Слева от Кологривко стрелял сержант Варгин. Удобно расставив ноги, выцеливал далекую банку. Оружие в его руках казалось игрушечным. Цевье исчезло в шершавой, огромной ладони. Приклад казался хрупким, соприкасаясь с могучим плечом.

— Я бы этого насекомого рядом с собой уложил и дал бы ему магазин расстрелять. Поразишь мишени, тогда и говори со мной. А нет — ну и вали отсюда статейки писать! Да я ему, товарищ прапорщик, руки не подам, если на его руке мозоли от спускового крючка не увижу! А карандашные мозоли не в счет! — Он завершил стрельбу, отшвырнув далеко ударом пули консервную банку. Дожидался, когда отстреляются другие и можно будет пойти и поднять, рассмотреть продырявленную теплую жесть.

Лейтенант Молдованов нервничал. Стрелял и — промахивался. Косился на лежащего рядом Птенчикова. Раздражался своими промахами, тем, что солдат, казалось ему, ухмыляется. Снова стрелял. Очереди ложились перед банкой, занавешивая ее полоской пыли.

— Да вы, товарищ лейтенант, не топите мушку! Чуть выше берите!

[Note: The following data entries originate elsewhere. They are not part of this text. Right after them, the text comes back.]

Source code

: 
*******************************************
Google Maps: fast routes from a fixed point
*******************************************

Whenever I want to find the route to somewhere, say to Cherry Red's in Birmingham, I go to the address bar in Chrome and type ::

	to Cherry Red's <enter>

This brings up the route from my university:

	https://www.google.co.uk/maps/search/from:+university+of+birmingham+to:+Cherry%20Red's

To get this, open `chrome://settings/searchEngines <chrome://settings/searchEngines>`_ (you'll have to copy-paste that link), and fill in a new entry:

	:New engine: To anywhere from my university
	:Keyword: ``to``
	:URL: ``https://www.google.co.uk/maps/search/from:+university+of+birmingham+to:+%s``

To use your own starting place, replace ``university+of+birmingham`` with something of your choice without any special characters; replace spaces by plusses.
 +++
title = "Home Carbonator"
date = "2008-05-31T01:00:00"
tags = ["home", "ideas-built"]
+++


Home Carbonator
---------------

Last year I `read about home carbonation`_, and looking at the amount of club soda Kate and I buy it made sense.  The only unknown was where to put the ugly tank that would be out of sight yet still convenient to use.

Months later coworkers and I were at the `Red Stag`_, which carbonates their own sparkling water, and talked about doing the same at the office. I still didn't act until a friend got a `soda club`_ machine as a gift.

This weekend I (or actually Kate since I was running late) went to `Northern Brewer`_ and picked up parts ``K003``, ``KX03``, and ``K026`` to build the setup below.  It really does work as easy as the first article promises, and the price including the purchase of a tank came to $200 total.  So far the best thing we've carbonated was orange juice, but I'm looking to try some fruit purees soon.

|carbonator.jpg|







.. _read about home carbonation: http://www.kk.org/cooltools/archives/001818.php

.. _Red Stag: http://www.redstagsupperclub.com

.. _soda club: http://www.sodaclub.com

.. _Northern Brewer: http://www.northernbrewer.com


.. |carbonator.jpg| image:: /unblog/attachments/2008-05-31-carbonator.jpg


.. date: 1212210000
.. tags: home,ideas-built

Или планочку выставьте поточнее! — посоветовал ему Птенчиков.

Но это сочувствие вызвало в лейтенанте ярость.

— Заткни «варежку»! — грубо оборвал он солдата. — Под руку не ори! А то отскочить может!

Снова нажал на спуск. Пули прошили землю, не достав мишени. Лейтенант в гневе, стыдясь своей неудачи, виня в ней Птенчикова, резко отложил автомат.

— Эх вы, звери косолапые, вот как надо стрелять! — Майор вскочил, воздел автомат в небо.

Низко, черпая воздух растрепанными окончаниями крыльев, летел гриф. Майор навскидку ударил, проводя бледно-розовой трассой по грифу, настигая его в пустоте. Было слышно, как пули пробили высоко парящее тело. Гриф споткнулся, сложил черные крылья и растрепанным комом рухнул. Тяжело, как куль, ударил о землю. Все, кто лежал на позиции, повскакали, помчались к птице.

Окружили раненого, умиравшего грифа. Пуля пробила ему грудную клетку. Торчала белая кость, окруженная мокрыми, липкими перьями. Крылья, обломанные, широко распростерлись в пыли. Голова на лохматой шее приподнималась. Клюв был раскрыт. С желтых, костяных пластин, с острого, дрожащего языка капала кровь. Глазки, ненавидящие, тоскливо смотрели, мерцали на людей последним, из боли и ненависти, отрицанием.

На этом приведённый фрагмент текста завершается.